Question

Reaction in which, the yield of product(s) increases with an increase in pressure is:

• A. $H_2\left(g\right)+I_2\left(g\right)\rightleftharpoons 2HI\left(g\right)$
• B. $H_{2}O\left(g\right)+CO\left(g\right)\rightleftharpoons C{O}_2\left(g\right)+H_2\left(g\right)$
• C. $H_{2}O\left(g\right)+C\left(s\right)\rightleftharpoons CO\left(g\right)+H_2\left(g\right)$
• D. $CO\left(g\right)+3H_2\left(g\right)\rightleftharpoons C{H}_4\left(g\right)+H_{2}O\left(g\right)$

Answer 1

The correct option is D $CO\left(g\right)+3H_2\left(g\right)\rightleftharpoons C{H}_4\left(g\right)+H_{2}O\left(g\right)$

According to Le-Chatelier's principle :
At equilibrium , if the pressure increases then equilibrium will shift towards a side having lesser number of moles (gaseous) so that the effect of change can be minimized.
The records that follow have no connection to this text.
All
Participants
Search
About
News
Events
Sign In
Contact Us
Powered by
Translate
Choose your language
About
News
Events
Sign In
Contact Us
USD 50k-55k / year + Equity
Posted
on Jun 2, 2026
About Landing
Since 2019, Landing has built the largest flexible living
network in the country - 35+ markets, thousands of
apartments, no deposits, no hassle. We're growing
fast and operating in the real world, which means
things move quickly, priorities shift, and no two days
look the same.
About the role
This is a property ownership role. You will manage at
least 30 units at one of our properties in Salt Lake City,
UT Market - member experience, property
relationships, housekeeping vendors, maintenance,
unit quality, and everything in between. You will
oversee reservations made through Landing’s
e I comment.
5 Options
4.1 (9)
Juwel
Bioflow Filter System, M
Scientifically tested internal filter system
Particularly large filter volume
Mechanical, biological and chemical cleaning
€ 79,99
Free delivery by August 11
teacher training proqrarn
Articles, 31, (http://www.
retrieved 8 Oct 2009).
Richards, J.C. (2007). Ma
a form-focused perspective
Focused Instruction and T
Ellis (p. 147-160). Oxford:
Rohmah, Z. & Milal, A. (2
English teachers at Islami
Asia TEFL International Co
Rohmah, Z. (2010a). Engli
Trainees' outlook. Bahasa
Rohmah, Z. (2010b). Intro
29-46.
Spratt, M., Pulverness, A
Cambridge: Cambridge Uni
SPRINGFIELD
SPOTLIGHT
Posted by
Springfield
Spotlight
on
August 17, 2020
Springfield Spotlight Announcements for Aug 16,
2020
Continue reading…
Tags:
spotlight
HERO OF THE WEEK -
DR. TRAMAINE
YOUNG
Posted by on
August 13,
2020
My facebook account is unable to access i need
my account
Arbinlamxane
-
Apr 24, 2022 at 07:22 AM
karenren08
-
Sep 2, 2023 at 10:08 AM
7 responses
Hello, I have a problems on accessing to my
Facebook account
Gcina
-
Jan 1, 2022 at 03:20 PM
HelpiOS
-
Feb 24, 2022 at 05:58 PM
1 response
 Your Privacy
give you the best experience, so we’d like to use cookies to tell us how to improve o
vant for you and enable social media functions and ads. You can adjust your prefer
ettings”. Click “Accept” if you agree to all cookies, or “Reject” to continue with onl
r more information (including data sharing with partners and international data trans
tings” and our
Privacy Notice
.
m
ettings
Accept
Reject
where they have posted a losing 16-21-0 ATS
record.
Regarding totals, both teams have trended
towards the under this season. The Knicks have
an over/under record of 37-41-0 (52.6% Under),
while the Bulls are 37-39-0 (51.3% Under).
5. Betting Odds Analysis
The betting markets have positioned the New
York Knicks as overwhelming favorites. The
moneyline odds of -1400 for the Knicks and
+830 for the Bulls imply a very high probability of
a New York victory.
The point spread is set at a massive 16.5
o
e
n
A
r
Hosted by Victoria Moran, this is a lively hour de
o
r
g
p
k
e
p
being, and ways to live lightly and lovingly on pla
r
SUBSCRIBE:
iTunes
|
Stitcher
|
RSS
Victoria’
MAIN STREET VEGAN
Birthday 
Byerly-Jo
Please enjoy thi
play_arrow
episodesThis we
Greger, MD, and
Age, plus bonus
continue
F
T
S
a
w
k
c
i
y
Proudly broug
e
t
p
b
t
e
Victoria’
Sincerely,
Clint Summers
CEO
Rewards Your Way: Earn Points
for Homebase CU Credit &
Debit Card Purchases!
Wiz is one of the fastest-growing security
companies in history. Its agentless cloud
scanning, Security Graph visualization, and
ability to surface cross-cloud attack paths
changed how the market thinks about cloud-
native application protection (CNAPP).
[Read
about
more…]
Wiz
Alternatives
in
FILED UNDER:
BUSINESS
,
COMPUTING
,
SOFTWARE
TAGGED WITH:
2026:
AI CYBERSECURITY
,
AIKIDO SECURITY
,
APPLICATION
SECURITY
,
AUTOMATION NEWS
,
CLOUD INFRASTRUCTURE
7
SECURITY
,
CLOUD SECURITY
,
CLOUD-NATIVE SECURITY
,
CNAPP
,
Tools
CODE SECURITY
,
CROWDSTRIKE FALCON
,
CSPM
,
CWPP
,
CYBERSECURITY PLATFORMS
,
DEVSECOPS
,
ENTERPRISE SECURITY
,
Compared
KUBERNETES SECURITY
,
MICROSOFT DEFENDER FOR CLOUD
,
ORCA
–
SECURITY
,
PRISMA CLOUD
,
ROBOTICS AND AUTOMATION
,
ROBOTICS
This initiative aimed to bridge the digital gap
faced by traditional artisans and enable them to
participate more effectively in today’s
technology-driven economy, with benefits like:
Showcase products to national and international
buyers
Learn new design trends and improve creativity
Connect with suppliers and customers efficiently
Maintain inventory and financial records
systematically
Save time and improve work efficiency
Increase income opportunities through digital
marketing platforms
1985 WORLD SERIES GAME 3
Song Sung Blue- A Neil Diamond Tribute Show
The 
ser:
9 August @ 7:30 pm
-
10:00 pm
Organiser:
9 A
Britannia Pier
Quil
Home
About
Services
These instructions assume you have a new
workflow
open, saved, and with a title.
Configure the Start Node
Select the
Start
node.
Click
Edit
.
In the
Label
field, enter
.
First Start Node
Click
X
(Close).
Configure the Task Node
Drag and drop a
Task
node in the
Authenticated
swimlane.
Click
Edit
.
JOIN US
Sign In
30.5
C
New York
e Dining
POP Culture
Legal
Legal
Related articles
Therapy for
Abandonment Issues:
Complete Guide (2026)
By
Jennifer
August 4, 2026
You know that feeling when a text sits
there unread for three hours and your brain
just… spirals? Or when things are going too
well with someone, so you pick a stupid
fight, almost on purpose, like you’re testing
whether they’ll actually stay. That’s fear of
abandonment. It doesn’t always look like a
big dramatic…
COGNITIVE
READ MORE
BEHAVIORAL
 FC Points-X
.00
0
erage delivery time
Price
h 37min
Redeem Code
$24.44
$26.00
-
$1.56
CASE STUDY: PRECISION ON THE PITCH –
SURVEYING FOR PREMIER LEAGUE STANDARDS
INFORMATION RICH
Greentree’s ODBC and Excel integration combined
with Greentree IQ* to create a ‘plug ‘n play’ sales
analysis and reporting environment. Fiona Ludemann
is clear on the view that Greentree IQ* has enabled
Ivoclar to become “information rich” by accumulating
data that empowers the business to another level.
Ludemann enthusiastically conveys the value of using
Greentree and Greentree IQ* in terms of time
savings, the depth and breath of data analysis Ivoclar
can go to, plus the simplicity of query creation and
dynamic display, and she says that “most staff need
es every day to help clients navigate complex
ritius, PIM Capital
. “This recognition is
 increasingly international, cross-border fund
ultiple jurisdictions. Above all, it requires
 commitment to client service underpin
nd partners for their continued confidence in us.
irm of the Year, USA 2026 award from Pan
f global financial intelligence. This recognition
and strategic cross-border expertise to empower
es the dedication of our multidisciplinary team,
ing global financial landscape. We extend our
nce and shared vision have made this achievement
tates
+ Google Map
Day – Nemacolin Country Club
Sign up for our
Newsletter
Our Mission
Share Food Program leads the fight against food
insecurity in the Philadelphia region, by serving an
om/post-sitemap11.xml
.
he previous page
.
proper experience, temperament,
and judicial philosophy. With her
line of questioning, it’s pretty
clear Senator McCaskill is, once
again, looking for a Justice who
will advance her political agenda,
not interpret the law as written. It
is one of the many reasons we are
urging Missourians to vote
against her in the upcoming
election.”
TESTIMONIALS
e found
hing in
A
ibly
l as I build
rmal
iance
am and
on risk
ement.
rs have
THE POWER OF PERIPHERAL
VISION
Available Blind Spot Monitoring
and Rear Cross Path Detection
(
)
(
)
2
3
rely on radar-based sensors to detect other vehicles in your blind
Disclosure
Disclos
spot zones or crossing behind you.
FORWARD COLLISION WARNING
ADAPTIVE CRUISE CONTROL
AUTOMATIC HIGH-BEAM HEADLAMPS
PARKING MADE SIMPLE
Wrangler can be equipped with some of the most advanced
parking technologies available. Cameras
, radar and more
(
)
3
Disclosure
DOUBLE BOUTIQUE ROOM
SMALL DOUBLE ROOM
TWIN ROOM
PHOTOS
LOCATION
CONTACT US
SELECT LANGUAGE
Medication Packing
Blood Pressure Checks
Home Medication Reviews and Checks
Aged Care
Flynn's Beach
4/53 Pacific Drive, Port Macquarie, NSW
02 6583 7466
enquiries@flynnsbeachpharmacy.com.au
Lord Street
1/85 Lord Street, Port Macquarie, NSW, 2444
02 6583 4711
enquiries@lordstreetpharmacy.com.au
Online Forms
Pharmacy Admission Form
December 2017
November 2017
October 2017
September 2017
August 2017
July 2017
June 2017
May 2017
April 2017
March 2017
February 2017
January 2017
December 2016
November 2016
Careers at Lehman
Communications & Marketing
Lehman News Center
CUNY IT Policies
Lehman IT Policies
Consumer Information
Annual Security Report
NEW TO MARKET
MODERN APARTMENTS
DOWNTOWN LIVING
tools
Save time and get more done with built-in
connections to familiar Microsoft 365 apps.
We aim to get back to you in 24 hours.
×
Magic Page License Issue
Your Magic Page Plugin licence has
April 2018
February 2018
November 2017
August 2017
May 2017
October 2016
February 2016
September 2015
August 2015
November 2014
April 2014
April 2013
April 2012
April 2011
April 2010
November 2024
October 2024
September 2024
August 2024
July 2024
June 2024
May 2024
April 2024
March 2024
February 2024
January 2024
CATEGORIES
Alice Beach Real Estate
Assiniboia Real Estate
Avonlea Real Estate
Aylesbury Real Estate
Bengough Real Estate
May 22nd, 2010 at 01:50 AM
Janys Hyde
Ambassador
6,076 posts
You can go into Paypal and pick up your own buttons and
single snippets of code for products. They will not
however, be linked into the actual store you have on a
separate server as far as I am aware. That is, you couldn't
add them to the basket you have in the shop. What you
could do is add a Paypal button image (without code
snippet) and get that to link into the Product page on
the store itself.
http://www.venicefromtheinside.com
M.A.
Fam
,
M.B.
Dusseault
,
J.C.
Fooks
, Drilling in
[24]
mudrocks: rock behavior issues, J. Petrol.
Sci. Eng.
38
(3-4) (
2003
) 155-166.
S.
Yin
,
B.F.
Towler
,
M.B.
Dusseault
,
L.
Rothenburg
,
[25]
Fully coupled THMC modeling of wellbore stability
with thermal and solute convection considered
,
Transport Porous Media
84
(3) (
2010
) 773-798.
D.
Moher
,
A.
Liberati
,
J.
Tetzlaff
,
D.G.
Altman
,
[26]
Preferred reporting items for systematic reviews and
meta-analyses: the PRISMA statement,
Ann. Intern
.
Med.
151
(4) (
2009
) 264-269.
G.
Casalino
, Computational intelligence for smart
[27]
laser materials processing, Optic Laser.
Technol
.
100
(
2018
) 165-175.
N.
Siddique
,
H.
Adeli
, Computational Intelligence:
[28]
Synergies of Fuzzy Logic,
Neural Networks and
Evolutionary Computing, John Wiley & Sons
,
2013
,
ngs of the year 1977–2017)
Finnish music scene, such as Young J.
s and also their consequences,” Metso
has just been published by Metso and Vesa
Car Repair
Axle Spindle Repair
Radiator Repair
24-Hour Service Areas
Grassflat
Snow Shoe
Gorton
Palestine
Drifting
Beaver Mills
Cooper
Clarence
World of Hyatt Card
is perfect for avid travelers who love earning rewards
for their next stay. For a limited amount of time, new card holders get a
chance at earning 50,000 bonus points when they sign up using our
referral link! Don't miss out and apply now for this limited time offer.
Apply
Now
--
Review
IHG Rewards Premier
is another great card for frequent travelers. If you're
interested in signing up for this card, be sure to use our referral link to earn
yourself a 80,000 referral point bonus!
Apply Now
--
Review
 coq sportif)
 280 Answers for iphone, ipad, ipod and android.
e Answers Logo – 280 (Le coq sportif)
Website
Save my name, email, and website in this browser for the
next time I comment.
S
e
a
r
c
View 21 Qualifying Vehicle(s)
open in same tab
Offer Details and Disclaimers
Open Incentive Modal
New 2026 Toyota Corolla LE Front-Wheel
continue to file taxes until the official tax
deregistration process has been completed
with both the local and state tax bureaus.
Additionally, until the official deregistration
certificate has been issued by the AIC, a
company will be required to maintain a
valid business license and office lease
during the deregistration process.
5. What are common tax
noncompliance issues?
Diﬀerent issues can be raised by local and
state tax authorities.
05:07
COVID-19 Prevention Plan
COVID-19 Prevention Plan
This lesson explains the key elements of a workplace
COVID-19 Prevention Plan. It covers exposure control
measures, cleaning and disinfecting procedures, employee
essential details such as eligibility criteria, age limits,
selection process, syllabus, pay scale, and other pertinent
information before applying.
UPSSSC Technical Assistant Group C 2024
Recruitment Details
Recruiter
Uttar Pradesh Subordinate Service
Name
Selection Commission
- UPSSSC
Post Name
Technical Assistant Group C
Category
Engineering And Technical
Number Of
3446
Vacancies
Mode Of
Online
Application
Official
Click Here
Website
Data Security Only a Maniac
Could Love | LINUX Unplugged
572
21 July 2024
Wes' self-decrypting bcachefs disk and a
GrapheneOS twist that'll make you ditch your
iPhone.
• In option (a) and option (b) as the difference in number of gaseous moles in products and reactants side is zero i.e. $\Delta n_g=0$. So, no effect of pressure is there on equilibrium.
• In option (c) , the gaseous moles on the reactant side is 1 and on the product side are 2. So, $\Delta n_g=(2-1)=1$ . From reactants to products, the number of gaseous moles are increasing. Therefore, equilibrium shifts in backward direction.
• In the equilibrium reaction (d), $\Delta n_g=(2-4)=-2$ . From reactant to products, the number of gaseous moles decreases. Therefore, on increasing pressure, the equilibrium will shift in forward direction and the yield of products will increase.